***** Source data *****
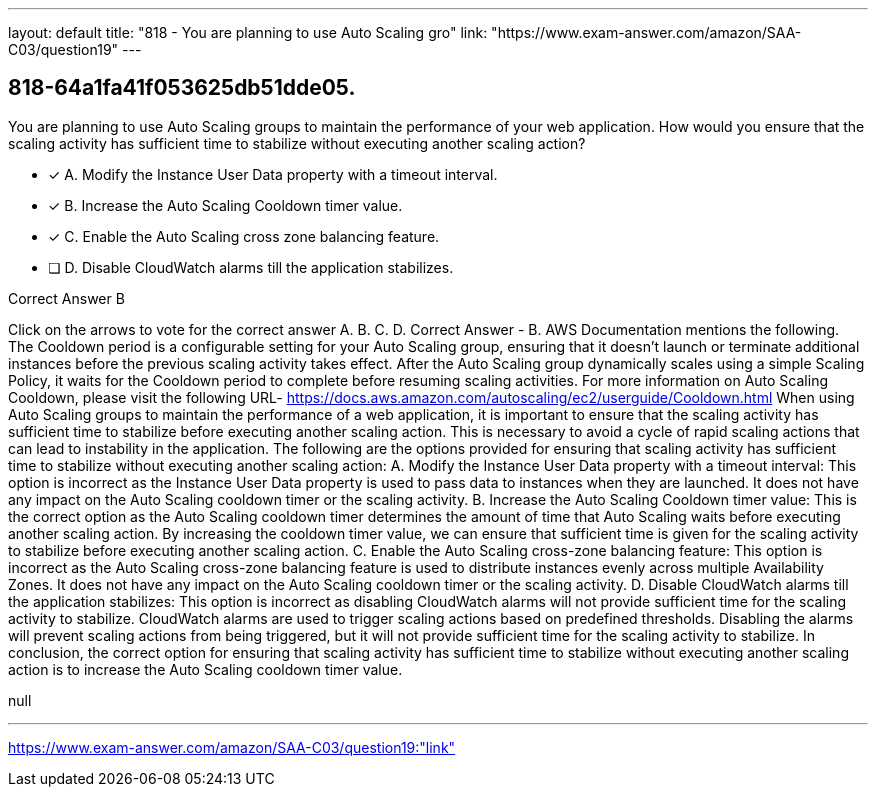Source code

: ---
layout: default 
title: "818 - You are planning to use Auto Scaling gro"
link: "https://www.exam-answer.com/amazon/SAA-C03/question19"
---


[.question]
== 818-64a1fa41f053625db51dde05.


****

[.query]
--
You are planning to use Auto Scaling groups to maintain the performance of your web application.
How would you ensure that the scaling activity has sufficient time to stabilize without executing another scaling action?


--

[.list]
--
* [*] A. Modify the Instance User Data property with a timeout interval.
* [*] B. Increase the Auto Scaling Cooldown timer value.
* [*] C. Enable the Auto Scaling cross zone balancing feature.
* [ ] D. Disable CloudWatch alarms till the application stabilizes.

--
****

[.answer]
Correct Answer  B

[.explanation]
--
Click on the arrows to vote for the correct answer
A.
B.
C.
D.
Correct Answer - B.
AWS Documentation mentions the following.
The Cooldown period is a configurable setting for your Auto Scaling group, ensuring that it doesn't launch or terminate additional instances before the previous scaling activity takes effect.
After the Auto Scaling group dynamically scales using a simple Scaling Policy, it waits for the Cooldown period to complete before resuming scaling activities.
For more information on Auto Scaling Cooldown, please visit the following URL-
https://docs.aws.amazon.com/autoscaling/ec2/userguide/Cooldown.html
When using Auto Scaling groups to maintain the performance of a web application, it is important to ensure that the scaling activity has sufficient time to stabilize before executing another scaling action. This is necessary to avoid a cycle of rapid scaling actions that can lead to instability in the application.
The following are the options provided for ensuring that scaling activity has sufficient time to stabilize without executing another scaling action:
A. Modify the Instance User Data property with a timeout interval: This option is incorrect as the Instance User Data property is used to pass data to instances when they are launched. It does not have any impact on the Auto Scaling cooldown timer or the scaling activity.
B. Increase the Auto Scaling Cooldown timer value: This is the correct option as the Auto Scaling cooldown timer determines the amount of time that Auto Scaling waits before executing another scaling action. By increasing the cooldown timer value, we can ensure that sufficient time is given for the scaling activity to stabilize before executing another scaling action.
C. Enable the Auto Scaling cross-zone balancing feature: This option is incorrect as the Auto Scaling cross-zone balancing feature is used to distribute instances evenly across multiple Availability Zones. It does not have any impact on the Auto Scaling cooldown timer or the scaling activity.
D. Disable CloudWatch alarms till the application stabilizes: This option is incorrect as disabling CloudWatch alarms will not provide sufficient time for the scaling activity to stabilize. CloudWatch alarms are used to trigger scaling actions based on predefined thresholds. Disabling the alarms will prevent scaling actions from being triggered, but it will not provide sufficient time for the scaling activity to stabilize.
In conclusion, the correct option for ensuring that scaling activity has sufficient time to stabilize without executing another scaling action is to increase the Auto Scaling cooldown timer value.
--

[.ka]
null

'''



https://www.exam-answer.com/amazon/SAA-C03/question19:"link"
*****
- _Your instructions_
Where does the word "balancing" occur in the data? Copy every line that has it.

- _Response for this exercise_
* [*] C. Enable the Auto Scaling cross zone balancing feature.
C. Enable the Auto Scaling cross-zone balancing feature: This option is incorrect as the Auto Scaling cross-zone balancing feature is used to distribute instances evenly across multiple Availability Zones. It does not have any impact on the Auto Scaling cooldown timer or the scaling activity.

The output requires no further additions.